Jayné Heller thinks of herself as a realist, until she discovers reality isn't quite what she thought it was. When her uncle Eric is murdered, Jayné travels to Denver to settle his estate, only to learn that it's all hers -- and vaster than she ever imagined. And along with properties across the world and an inexhaustible fortune, Eric left her a legacy of a different kind: his unfinished business with a cabal of wizards known as the Invisble College. Led by the ruthless Randolph Coin, the Invisible College harnesses demon spirits for their own ends of power and domination. Jayné finds it difficult to believe magic and demons can even exist, let alone be responsible for the death of her uncle. But Coin sees Eric's heir as a threat to be eliminated by any means -- magical or mundane -- so Jayné had better start believing in something to save her own life. Aided in her mission by a group of unlikely companions -- Aubrey, Eric's devastatingly attractive assistant; Ex, a former Jesuit with a lethal agenda; Midian, a two-hundred-year-old man who claims to be under a curse from Randolph Coin himself; and Chogyi Jake, a self-styled Buddhist with mystical abilities -- Jayné finds that her new reality is not only unexpected, but often unexplainable. And if she hopes to survive, she'll have to learn the new rules fast -- or break them completely....

Published in 2009 and 400 pages. I dunno, I guess the excerpt had caught my attention with the setting in Denver and first person narrative and I was in the mood for something different.
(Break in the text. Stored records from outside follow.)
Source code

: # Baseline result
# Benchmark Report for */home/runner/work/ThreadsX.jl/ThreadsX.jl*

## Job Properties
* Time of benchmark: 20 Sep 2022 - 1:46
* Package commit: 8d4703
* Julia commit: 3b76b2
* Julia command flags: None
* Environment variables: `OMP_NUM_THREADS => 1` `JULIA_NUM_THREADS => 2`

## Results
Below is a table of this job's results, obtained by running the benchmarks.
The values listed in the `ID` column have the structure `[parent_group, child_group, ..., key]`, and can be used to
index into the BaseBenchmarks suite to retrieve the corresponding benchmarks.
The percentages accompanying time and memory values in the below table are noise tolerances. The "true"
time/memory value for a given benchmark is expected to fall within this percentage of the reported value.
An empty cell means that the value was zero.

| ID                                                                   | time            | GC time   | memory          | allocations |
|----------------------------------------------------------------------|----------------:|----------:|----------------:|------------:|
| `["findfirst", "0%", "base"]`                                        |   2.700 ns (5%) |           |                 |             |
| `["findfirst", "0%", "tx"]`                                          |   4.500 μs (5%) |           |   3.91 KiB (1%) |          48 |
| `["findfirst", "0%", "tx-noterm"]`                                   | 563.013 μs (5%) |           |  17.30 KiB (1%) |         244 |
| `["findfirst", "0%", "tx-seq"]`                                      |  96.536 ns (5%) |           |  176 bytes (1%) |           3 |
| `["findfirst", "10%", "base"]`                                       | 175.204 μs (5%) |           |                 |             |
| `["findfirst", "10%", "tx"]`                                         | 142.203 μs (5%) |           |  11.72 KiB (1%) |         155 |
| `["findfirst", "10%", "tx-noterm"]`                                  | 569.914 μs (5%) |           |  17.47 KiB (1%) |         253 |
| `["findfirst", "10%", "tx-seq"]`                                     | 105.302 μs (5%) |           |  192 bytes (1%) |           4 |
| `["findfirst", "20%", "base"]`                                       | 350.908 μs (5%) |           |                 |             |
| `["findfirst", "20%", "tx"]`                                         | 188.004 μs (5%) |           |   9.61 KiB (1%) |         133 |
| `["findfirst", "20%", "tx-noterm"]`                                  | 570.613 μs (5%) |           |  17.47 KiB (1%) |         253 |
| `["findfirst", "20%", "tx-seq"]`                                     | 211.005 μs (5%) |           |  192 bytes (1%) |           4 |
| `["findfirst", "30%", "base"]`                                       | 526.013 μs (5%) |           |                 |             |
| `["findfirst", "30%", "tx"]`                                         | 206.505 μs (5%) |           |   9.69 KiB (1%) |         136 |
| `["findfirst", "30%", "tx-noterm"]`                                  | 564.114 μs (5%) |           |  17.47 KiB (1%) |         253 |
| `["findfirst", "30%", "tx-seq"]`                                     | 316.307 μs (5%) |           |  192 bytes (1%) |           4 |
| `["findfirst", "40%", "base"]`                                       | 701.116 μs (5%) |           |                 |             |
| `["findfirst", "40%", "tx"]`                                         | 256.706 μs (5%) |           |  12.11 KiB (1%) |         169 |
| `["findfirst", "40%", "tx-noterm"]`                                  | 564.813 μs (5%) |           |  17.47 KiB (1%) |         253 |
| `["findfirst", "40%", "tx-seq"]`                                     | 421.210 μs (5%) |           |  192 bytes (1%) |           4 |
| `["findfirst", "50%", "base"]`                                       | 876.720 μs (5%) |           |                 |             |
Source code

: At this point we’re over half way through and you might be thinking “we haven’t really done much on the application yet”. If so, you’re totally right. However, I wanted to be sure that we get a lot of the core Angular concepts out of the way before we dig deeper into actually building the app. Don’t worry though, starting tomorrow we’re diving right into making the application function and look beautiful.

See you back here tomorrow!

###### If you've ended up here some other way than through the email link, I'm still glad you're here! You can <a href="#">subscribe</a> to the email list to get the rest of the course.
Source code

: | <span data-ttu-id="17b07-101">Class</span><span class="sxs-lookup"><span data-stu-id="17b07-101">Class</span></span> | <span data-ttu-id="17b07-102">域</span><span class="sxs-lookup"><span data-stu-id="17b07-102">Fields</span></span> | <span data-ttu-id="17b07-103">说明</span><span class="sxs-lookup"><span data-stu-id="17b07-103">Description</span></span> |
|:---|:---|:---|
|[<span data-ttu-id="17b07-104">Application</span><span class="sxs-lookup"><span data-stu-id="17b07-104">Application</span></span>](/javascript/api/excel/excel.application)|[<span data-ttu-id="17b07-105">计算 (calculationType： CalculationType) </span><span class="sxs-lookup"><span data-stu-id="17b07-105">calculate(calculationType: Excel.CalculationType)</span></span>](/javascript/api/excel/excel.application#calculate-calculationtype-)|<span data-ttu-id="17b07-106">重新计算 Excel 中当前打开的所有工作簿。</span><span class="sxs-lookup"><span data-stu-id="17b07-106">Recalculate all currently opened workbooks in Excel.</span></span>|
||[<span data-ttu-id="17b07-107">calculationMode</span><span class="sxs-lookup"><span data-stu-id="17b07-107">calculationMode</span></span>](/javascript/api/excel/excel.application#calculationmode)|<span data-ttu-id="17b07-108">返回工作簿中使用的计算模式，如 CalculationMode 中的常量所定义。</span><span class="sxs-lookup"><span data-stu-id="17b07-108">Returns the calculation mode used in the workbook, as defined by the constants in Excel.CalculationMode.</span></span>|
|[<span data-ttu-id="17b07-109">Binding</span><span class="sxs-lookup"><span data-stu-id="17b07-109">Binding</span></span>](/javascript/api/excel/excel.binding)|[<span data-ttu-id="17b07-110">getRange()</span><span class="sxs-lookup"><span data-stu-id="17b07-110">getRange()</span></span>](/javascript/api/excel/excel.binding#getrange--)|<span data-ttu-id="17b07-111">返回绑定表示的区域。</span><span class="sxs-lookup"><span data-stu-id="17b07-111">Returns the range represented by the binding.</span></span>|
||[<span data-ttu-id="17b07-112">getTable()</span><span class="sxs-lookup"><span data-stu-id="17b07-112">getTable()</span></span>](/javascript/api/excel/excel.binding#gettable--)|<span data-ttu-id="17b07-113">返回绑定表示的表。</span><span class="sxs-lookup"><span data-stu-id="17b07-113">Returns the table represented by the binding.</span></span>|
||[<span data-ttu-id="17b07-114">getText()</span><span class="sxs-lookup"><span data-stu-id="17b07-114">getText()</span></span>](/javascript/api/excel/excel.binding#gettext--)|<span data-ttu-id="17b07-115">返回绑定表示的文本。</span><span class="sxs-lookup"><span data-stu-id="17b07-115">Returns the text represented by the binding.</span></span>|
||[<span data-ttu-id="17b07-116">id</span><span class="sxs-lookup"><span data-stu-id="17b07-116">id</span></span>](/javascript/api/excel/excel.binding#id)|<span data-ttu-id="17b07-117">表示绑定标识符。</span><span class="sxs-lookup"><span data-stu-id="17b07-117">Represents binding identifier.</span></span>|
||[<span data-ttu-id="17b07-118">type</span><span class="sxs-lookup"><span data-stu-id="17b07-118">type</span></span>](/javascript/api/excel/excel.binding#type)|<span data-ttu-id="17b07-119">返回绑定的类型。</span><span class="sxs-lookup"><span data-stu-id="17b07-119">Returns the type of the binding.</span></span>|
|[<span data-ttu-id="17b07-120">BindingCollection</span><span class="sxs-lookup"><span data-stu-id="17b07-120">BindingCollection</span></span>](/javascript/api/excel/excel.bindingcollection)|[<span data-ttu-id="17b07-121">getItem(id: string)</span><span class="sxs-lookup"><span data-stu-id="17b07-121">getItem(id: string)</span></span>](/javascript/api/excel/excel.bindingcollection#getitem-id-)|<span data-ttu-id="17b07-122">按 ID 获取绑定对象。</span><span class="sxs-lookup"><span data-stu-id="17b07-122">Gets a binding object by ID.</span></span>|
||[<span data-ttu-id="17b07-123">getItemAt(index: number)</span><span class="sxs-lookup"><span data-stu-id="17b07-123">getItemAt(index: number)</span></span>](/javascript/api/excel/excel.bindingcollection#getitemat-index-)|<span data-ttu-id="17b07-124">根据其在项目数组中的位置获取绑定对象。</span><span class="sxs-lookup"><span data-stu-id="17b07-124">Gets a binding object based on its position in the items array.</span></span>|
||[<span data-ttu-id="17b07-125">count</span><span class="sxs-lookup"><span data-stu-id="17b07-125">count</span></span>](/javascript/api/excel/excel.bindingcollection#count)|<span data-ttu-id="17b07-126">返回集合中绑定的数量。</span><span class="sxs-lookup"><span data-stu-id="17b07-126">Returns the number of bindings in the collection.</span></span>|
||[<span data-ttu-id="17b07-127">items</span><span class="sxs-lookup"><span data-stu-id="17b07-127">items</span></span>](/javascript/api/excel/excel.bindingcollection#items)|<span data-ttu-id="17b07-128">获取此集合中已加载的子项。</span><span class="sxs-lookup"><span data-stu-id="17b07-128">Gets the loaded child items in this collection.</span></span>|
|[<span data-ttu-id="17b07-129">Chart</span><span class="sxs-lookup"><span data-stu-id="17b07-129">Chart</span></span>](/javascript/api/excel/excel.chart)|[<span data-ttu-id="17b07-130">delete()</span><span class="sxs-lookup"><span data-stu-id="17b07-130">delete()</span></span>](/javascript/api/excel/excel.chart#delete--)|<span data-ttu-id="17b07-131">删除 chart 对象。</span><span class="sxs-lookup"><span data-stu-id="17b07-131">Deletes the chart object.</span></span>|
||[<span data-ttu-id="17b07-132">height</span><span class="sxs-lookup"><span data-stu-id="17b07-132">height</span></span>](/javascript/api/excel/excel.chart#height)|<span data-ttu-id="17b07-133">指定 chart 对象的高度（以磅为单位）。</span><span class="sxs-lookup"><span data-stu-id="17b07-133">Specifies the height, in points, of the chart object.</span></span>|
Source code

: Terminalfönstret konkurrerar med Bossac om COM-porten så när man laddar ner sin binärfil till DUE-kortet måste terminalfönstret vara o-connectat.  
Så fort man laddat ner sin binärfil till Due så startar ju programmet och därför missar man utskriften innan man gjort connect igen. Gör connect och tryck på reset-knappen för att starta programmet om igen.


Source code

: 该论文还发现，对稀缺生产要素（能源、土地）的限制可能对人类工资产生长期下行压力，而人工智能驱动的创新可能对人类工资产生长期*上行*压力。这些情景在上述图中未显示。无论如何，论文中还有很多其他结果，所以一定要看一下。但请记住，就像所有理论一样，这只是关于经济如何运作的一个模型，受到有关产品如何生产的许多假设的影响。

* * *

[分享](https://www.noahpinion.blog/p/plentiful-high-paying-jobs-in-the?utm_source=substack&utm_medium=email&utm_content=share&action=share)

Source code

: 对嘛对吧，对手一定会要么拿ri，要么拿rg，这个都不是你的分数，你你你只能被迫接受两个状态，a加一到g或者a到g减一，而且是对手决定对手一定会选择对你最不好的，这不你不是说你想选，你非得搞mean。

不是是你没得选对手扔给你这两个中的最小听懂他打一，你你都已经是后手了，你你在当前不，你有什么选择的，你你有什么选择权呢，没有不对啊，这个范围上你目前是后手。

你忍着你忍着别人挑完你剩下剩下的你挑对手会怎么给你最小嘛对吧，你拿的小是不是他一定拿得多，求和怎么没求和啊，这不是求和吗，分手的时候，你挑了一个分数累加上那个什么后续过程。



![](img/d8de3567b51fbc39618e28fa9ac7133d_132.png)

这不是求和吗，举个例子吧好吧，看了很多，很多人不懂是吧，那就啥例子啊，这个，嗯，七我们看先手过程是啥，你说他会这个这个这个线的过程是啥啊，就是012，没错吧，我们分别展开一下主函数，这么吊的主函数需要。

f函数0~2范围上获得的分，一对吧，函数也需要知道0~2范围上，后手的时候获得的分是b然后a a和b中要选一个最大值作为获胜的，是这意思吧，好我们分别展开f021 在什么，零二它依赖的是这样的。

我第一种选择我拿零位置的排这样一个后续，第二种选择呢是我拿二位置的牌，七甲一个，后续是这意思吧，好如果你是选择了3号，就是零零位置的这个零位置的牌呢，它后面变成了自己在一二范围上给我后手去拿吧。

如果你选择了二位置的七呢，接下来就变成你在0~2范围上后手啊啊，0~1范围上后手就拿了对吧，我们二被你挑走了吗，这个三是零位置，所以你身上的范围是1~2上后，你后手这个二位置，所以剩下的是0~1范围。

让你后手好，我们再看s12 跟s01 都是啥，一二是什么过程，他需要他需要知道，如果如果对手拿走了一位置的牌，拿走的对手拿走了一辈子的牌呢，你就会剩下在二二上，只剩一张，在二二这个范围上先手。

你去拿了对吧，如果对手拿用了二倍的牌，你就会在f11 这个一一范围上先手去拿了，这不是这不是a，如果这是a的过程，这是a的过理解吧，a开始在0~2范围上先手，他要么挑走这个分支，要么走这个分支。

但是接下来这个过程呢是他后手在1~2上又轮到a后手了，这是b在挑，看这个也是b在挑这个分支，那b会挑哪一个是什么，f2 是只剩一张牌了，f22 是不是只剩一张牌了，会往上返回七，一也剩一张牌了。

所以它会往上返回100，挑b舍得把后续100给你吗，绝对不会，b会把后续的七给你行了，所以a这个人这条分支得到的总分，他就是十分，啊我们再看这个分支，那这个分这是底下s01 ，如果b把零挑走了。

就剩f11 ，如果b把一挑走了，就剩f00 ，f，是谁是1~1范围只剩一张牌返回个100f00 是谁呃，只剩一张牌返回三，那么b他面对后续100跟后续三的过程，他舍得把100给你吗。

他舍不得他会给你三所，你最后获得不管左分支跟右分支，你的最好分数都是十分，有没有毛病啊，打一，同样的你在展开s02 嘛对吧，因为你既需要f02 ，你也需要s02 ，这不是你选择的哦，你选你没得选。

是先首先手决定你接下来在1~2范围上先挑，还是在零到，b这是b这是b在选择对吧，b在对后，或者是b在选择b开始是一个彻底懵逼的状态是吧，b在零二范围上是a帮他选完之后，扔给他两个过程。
It was an okay read though I balk at the label of "urban fantasy". That label has been hijacked by the publishing industry -- and readers -- to describe the hot trend of paranormal suspense involving vampires, werewolves, zombies and the like. To me, urban fantasy is Charles deLint, Neil Gaiman, Emma Bull, Pamela Dean, Terri Windling, et, al.


Sunday morning is starting out cool, cloudy and little drizzly but it supposed to get up to the mid 70s. Steve is off for his shooting class. I'm reading the news and blogs. Tug and I will walk in a couple hours. I have laundry to finish today.


I'm going to have to start paying attention to tv listings and giving up my week nights again. Lie To Me is starting up again tomorrow, Food Network Star, Design Star, etc. Oy. Tonight I'll have to watch The Tudors. I'd like to finish FIGURE OF HATE by Bernard Knight today and move on to the next read.